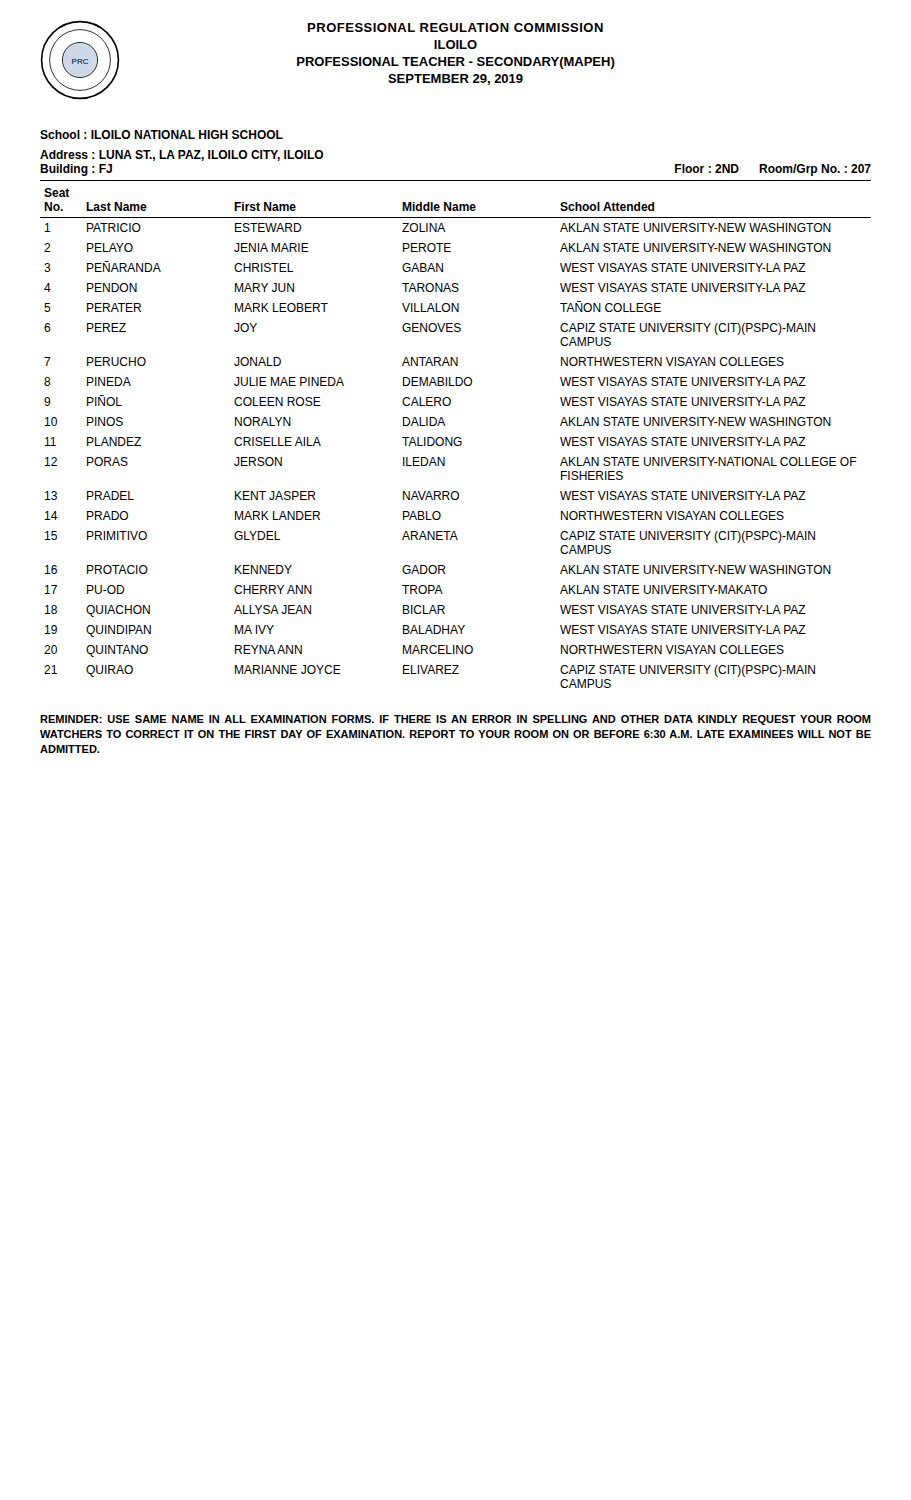PROFESSIONAL REGULATION COMMISSION
ILOILO
PROFESSIONAL TEACHER - SECONDARY(MAPEH)
SEPTEMBER 29, 2019
School : ILOILO NATIONAL HIGH SCHOOL
Address : LUNA ST., LA PAZ, ILOILO CITY, ILOILO
Building : FJ
Floor : 2ND Room/Grp No. : 207
| Seat No. | Last Name | First Name | Middle Name | School Attended |
| --- | --- | --- | --- | --- |
| 1 | PATRICIO | ESTEWARD | ZOLINA | AKLAN STATE UNIVERSITY-NEW WASHINGTON |
| 2 | PELAYO | JENIA MARIE | PEROTE | AKLAN STATE UNIVERSITY-NEW WASHINGTON |
| 3 | PEÑARANDA | CHRISTEL | GABAN | WEST VISAYAS STATE UNIVERSITY-LA PAZ |
| 4 | PENDON | MARY JUN | TARONAS | WEST VISAYAS STATE UNIVERSITY-LA PAZ |
| 5 | PERATER | MARK LEOBERT | VILLALON | TAÑON COLLEGE |
| 6 | PEREZ | JOY | GENOVES | CAPIZ STATE UNIVERSITY (CIT)(PSPC)-MAIN CAMPUS |
| 7 | PERUCHO | JONALD | ANTARAN | NORTHWESTERN VISAYAN COLLEGES |
| 8 | PINEDA | JULIE MAE PINEDA | DEMABILDO | WEST VISAYAS STATE UNIVERSITY-LA PAZ |
| 9 | PIÑOL | COLEEN ROSE | CALERO | WEST VISAYAS STATE UNIVERSITY-LA PAZ |
| 10 | PINOS | NORALYN | DALIDA | AKLAN STATE UNIVERSITY-NEW WASHINGTON |
| 11 | PLANDEZ | CRISELLE AILA | TALIDONG | WEST VISAYAS STATE UNIVERSITY-LA PAZ |
| 12 | PORAS | JERSON | ILEDAN | AKLAN STATE UNIVERSITY-NATIONAL COLLEGE OF FISHERIES |
| 13 | PRADEL | KENT JASPER | NAVARRO | WEST VISAYAS STATE UNIVERSITY-LA PAZ |
| 14 | PRADO | MARK LANDER | PABLO | NORTHWESTERN VISAYAN COLLEGES |
| 15 | PRIMITIVO | GLYDEL | ARANETA | CAPIZ STATE UNIVERSITY (CIT)(PSPC)-MAIN CAMPUS |
| 16 | PROTACIO | KENNEDY | GADOR | AKLAN STATE UNIVERSITY-NEW WASHINGTON |
| 17 | PU-OD | CHERRY ANN | TROPA | AKLAN STATE UNIVERSITY-MAKATO |
| 18 | QUIACHON | ALLYSA JEAN | BICLAR | WEST VISAYAS STATE UNIVERSITY-LA PAZ |
| 19 | QUINDIPAN | MA IVY | BALADHAY | WEST VISAYAS STATE UNIVERSITY-LA PAZ |
| 20 | QUINTANO | REYNA ANN | MARCELINO | NORTHWESTERN VISAYAN COLLEGES |
| 21 | QUIRAO | MARIANNE JOYCE | ELIVAREZ | CAPIZ STATE UNIVERSITY (CIT)(PSPC)-MAIN CAMPUS |
REMINDER: USE SAME NAME IN ALL EXAMINATION FORMS. IF THERE IS AN ERROR IN SPELLING AND OTHER DATA KINDLY REQUEST YOUR ROOM WATCHERS TO CORRECT IT ON THE FIRST DAY OF EXAMINATION. REPORT TO YOUR ROOM ON OR BEFORE 6:30 A.M. LATE EXAMINEES WILL NOT BE ADMITTED.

### What you need to do:
Which lines run from the one containing "TALIDONG | WEST VISAYAS STATE UNIVERSITY-LA PAZ |" through the end of the material? Output exactly those lines and no others.

### Response to the task:
| 11 | PLANDEZ | CRISELLE AILA | TALIDONG | WEST VISAYAS STATE UNIVERSITY-LA PAZ |
| 12 | PORAS | JERSON | ILEDAN | AKLAN STATE UNIVERSITY-NATIONAL COLLEGE OF FISHERIES |
| 13 | PRADEL | KENT JASPER | NAVARRO | WEST VISAYAS STATE UNIVERSITY-LA PAZ |
| 14 | PRADO | MARK LANDER | PABLO | NORTHWESTERN VISAYAN COLLEGES |
| 15 | PRIMITIVO | GLYDEL | ARANETA | CAPIZ STATE UNIVERSITY (CIT)(PSPC)-MAIN CAMPUS |
| 16 | PROTACIO | KENNEDY | GADOR | AKLAN STATE UNIVERSITY-NEW WASHINGTON |
| 17 | PU-OD | CHERRY ANN | TROPA | AKLAN STATE UNIVERSITY-MAKATO |
| 18 | QUIACHON | ALLYSA JEAN | BICLAR | WEST VISAYAS STATE UNIVERSITY-LA PAZ |
| 19 | QUINDIPAN | MA IVY | BALADHAY | WEST VISAYAS STATE UNIVERSITY-LA PAZ |
| 20 | QUINTANO | REYNA ANN | MARCELINO | NORTHWESTERN VISAYAN COLLEGES |
| 21 | QUIRAO | MARIANNE JOYCE | ELIVAREZ | CAPIZ STATE UNIVERSITY (CIT)(PSPC)-MAIN CAMPUS |
REMINDER: USE SAME NAME IN ALL EXAMINATION FORMS. IF THERE IS AN ERROR IN SPELLING AND OTHER DATA KINDLY REQUEST YOUR ROOM WATCHERS TO CORRECT IT ON THE FIRST DAY OF EXAMINATION. REPORT TO YOUR ROOM ON OR BEFORE 6:30 A.M. LATE EXAMINEES WILL NOT BE ADMITTED.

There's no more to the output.